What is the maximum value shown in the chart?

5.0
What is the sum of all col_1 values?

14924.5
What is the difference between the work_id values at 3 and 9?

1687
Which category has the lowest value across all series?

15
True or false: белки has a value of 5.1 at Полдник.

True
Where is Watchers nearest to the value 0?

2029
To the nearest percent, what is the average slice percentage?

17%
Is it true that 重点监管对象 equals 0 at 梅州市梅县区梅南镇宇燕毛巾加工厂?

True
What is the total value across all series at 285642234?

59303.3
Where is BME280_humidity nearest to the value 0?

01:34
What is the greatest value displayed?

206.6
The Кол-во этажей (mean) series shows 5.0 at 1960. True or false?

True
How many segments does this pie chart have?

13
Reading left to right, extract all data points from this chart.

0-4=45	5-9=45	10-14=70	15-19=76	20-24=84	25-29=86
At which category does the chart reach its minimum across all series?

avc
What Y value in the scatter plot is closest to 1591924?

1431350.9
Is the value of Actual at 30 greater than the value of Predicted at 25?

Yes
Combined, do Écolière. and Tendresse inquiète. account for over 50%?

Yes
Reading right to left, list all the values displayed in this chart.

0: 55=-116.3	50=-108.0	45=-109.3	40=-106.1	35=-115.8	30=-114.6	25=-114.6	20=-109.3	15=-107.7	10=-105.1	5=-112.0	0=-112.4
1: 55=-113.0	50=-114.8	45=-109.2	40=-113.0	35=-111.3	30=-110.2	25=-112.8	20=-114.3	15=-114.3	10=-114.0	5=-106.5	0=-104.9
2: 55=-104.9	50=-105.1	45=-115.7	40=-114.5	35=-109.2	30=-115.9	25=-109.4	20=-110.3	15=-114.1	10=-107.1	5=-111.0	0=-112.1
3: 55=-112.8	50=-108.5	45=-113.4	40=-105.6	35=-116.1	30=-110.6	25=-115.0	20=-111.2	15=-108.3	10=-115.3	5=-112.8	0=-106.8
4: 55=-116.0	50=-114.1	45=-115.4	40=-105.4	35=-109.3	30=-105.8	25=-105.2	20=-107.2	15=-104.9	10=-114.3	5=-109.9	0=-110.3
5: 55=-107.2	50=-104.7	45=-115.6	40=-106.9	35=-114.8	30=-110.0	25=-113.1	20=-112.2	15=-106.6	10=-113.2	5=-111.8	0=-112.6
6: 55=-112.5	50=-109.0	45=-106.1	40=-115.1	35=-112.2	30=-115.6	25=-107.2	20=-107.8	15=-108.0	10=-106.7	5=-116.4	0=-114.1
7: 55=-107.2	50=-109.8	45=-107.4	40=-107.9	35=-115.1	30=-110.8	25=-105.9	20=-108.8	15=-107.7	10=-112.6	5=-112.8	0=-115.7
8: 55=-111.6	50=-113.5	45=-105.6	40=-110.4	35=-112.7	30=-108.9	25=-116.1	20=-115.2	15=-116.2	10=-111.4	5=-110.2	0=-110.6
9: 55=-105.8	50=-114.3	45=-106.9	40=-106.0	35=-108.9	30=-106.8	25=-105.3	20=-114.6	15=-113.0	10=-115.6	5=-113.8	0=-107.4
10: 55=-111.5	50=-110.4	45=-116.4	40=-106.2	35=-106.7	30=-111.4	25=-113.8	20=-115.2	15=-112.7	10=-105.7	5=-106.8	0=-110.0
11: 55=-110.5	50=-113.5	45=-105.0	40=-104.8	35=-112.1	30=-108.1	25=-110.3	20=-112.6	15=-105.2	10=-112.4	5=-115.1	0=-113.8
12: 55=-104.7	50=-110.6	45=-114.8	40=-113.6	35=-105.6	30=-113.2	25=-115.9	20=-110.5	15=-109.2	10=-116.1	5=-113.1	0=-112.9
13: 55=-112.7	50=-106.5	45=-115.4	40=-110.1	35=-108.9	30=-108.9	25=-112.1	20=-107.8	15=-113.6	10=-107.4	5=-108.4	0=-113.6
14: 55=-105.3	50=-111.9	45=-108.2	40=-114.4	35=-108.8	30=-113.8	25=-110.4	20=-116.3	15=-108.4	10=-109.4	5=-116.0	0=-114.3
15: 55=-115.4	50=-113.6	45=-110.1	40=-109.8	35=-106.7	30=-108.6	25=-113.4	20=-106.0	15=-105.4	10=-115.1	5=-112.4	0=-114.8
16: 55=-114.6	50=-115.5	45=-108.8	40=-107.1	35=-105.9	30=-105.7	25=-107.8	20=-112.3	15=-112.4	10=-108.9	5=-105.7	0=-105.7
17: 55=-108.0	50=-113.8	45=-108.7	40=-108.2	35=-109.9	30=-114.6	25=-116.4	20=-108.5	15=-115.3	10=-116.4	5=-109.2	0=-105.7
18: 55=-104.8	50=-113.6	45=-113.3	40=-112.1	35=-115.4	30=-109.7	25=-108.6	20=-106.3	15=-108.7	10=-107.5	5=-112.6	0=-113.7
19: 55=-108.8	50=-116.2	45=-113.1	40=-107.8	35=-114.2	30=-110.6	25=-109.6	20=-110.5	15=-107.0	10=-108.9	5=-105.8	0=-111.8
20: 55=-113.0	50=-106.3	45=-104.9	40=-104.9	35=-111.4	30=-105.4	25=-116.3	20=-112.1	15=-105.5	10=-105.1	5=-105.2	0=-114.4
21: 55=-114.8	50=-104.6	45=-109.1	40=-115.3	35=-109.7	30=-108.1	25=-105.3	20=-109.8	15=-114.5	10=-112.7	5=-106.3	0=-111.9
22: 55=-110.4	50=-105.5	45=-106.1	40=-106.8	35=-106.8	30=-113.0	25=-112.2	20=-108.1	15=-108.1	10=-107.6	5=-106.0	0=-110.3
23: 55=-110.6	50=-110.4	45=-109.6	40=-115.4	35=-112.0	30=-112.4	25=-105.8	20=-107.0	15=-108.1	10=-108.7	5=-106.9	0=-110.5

####

Exercise prompt
Copy all of the rows above again, replacing "chart" with "graph" everywhere it occurs and changing nothing else.

Output
What is the maximum value shown in the graph?

5.0
What is the sum of all col_1 values?

14924.5
What is the difference between the work_id values at 3 and 9?

1687
Which category has the lowest value across all series?

15
True or false: белки has a value of 5.1 at Полдник.

True
Where is Watchers nearest to the value 0?

2029
To the nearest percent, what is the average slice percentage?

17%
Is it true that 重点监管对象 equals 0 at 梅州市梅县区梅南镇宇燕毛巾加工厂?

True
What is the total value across all series at 285642234?

59303.3
Where is BME280_humidity nearest to the value 0?

01:34
What is the greatest value displayed?

206.6
The Кол-во этажей (mean) series shows 5.0 at 1960. True or false?

True
How many segments does this pie graph have?

13
Reading left to right, extract all data points from this graph.

0-4=45	5-9=45	10-14=70	15-19=76	20-24=84	25-29=86
At which category does the graph reach its minimum across all series?

avc
What Y value in the scatter plot is closest to 1591924?

1431350.9
Is the value of Actual at 30 greater than the value of Predicted at 25?

Yes
Combined, do Écolière. and Tendresse inquiète. account for over 50%?

Yes
Reading right to left, list all the values displayed in this graph.

0: 55=-116.3	50=-108.0	45=-109.3	40=-106.1	35=-115.8	30=-114.6	25=-114.6	20=-109.3	15=-107.7	10=-105.1	5=-112.0	0=-112.4
1: 55=-113.0	50=-114.8	45=-109.2	40=-113.0	35=-111.3	30=-110.2	25=-112.8	20=-114.3	15=-114.3	10=-114.0	5=-106.5	0=-104.9
2: 55=-104.9	50=-105.1	45=-115.7	40=-114.5	35=-109.2	30=-115.9	25=-109.4	20=-110.3	15=-114.1	10=-107.1	5=-111.0	0=-112.1
3: 55=-112.8	50=-108.5	45=-113.4	40=-105.6	35=-116.1	30=-110.6	25=-115.0	20=-111.2	15=-108.3	10=-115.3	5=-112.8	0=-106.8
4: 55=-116.0	50=-114.1	45=-115.4	40=-105.4	35=-109.3	30=-105.8	25=-105.2	20=-107.2	15=-104.9	10=-114.3	5=-109.9	0=-110.3
5: 55=-107.2	50=-104.7	45=-115.6	40=-106.9	35=-114.8	30=-110.0	25=-113.1	20=-112.2	15=-106.6	10=-113.2	5=-111.8	0=-112.6
6: 55=-112.5	50=-109.0	45=-106.1	40=-115.1	35=-112.2	30=-115.6	25=-107.2	20=-107.8	15=-108.0	10=-106.7	5=-116.4	0=-114.1
7: 55=-107.2	50=-109.8	45=-107.4	40=-107.9	35=-115.1	30=-110.8	25=-105.9	20=-108.8	15=-107.7	10=-112.6	5=-112.8	0=-115.7
8: 55=-111.6	50=-113.5	45=-105.6	40=-110.4	35=-112.7	30=-108.9	25=-116.1	20=-115.2	15=-116.2	10=-111.4	5=-110.2	0=-110.6
9: 55=-105.8	50=-114.3	45=-106.9	40=-106.0	35=-108.9	30=-106.8	25=-105.3	20=-114.6	15=-113.0	10=-115.6	5=-113.8	0=-107.4
10: 55=-111.5	50=-110.4	45=-116.4	40=-106.2	35=-106.7	30=-111.4	25=-113.8	20=-115.2	15=-112.7	10=-105.7	5=-106.8	0=-110.0
11: 55=-110.5	50=-113.5	45=-105.0	40=-104.8	35=-112.1	30=-108.1	25=-110.3	20=-112.6	15=-105.2	10=-112.4	5=-115.1	0=-113.8
12: 55=-104.7	50=-110.6	45=-114.8	40=-113.6	35=-105.6	30=-113.2	25=-115.9	20=-110.5	15=-109.2	10=-116.1	5=-113.1	0=-112.9
13: 55=-112.7	50=-106.5	45=-115.4	40=-110.1	35=-108.9	30=-108.9	25=-112.1	20=-107.8	15=-113.6	10=-107.4	5=-108.4	0=-113.6
14: 55=-105.3	50=-111.9	45=-108.2	40=-114.4	35=-108.8	30=-113.8	25=-110.4	20=-116.3	15=-108.4	10=-109.4	5=-116.0	0=-114.3
15: 55=-115.4	50=-113.6	45=-110.1	40=-109.8	35=-106.7	30=-108.6	25=-113.4	20=-106.0	15=-105.4	10=-115.1	5=-112.4	0=-114.8
16: 55=-114.6	50=-115.5	45=-108.8	40=-107.1	35=-105.9	30=-105.7	25=-107.8	20=-112.3	15=-112.4	10=-108.9	5=-105.7	0=-105.7
17: 55=-108.0	50=-113.8	45=-108.7	40=-108.2	35=-109.9	30=-114.6	25=-116.4	20=-108.5	15=-115.3	10=-116.4	5=-109.2	0=-105.7
18: 55=-104.8	50=-113.6	45=-113.3	40=-112.1	35=-115.4	30=-109.7	25=-108.6	20=-106.3	15=-108.7	10=-107.5	5=-112.6	0=-113.7
19: 55=-108.8	50=-116.2	45=-113.1	40=-107.8	35=-114.2	30=-110.6	25=-109.6	20=-110.5	15=-107.0	10=-108.9	5=-105.8	0=-111.8
20: 55=-113.0	50=-106.3	45=-104.9	40=-104.9	35=-111.4	30=-105.4	25=-116.3	20=-112.1	15=-105.5	10=-105.1	5=-105.2	0=-114.4
21: 55=-114.8	50=-104.6	45=-109.1	40=-115.3	35=-109.7	30=-108.1	25=-105.3	20=-109.8	15=-114.5	10=-112.7	5=-106.3	0=-111.9
22: 55=-110.4	50=-105.5	45=-106.1	40=-106.8	35=-106.8	30=-113.0	25=-112.2	20=-108.1	15=-108.1	10=-107.6	5=-106.0	0=-110.3
23: 55=-110.6	50=-110.4	45=-109.6	40=-115.4	35=-112.0	30=-112.4	25=-105.8	20=-107.0	15=-108.1	10=-108.7	5=-106.9	0=-110.5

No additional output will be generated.